Melanie, thank you for your story. It’s been a year and a month since I left my abusive ex, and it’s been so hard to describe my experience in words, but listening to your articulate such subtle details of Jesse’s behavior was so cathartic for me. During my post-relationship reflection I struggled to understand whether or not my ex had raped me one night during our relationship. I flew out to visit him for his birthday weekend and we went to a Halloween party which fell on the same weekend. He became really jealous of my talking to a fellow Brazilian that I’d met at the party and threw a fit and called an Uber and got into it, forcing me to jump in and leave the party with him. The ride home was weird because I thought he was furious at me because that’s what he’d yelled about at the party but in the car he held my hand. I thought that was so strange, but I interpreted it to mean he regretted his actions and wanted to show me affection. When we got back to the hotel he acted just like Jesse… there was this dark side to him, as if it wasn’t him, and he forced himself on me and kept restraining me, getting off on the whole thing. At the time I thought it was hilarious (I wasn’t scared at this point of the relationship yet) because I thought he was being this stereotypical caricature of a jealous, insecure, pathetic (rapist) boyfriend, kind of making fun of himself for being one earlier at the party, and I jokingly played into it. Only later did I really realize that he wasn’t acting, and that if not for my offering consent by playing into it, he would’ve been raping me, because he was going to do it regardless of my reaction. When I remember the look in his eyes, I realize that. Thank you for helping me understand my experience.

7 years ago

Thank you for your story. I there is a deep misconception about women that are abused are weak. That a strong, smart, confident, independent woman would never allow this to happen to them. Well, you know what, love and manipulation are a hell of a thing, and the strongest of women can end up in situations that they never thought the would be in.
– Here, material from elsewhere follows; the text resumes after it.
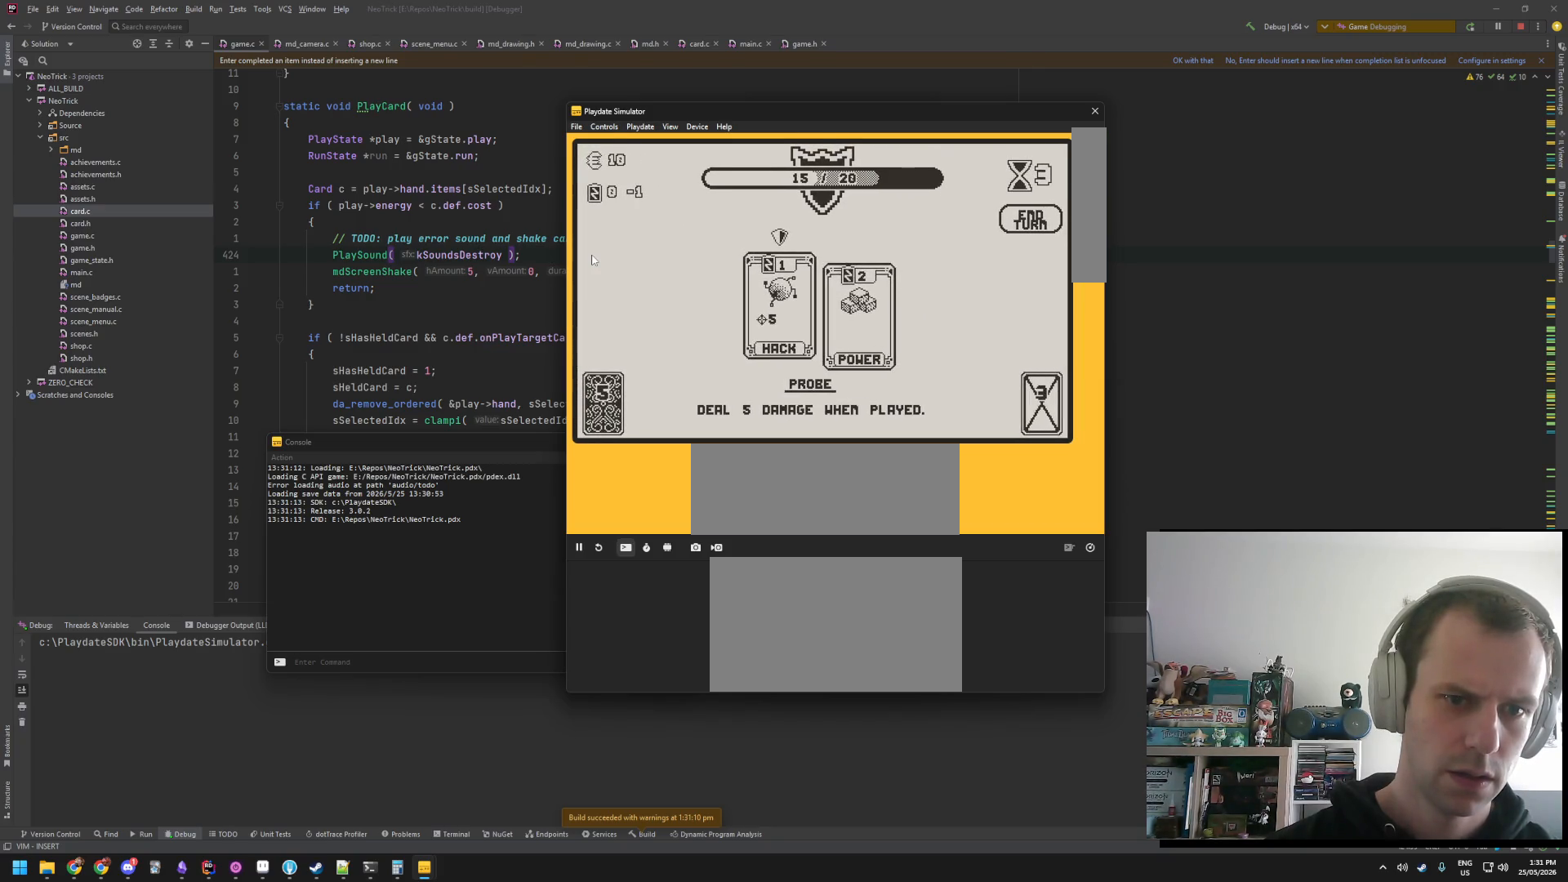
{"buttons": ["A"], "events": [[500, "A", "down"]]}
It is easy to look at a situation hypothetically from the outside and say “I would NEVER let that happen to me”. You never know what you would do in a situation until you are in it.
My husband, who is one of the biggest feminists I know, does not think that a strong person, “allows themselves to be abused” I can’t disagree more but this is a firmly held belief by many. Stories like yours help this misconception of abuse start to waiver.
I thank you for your story and your courage.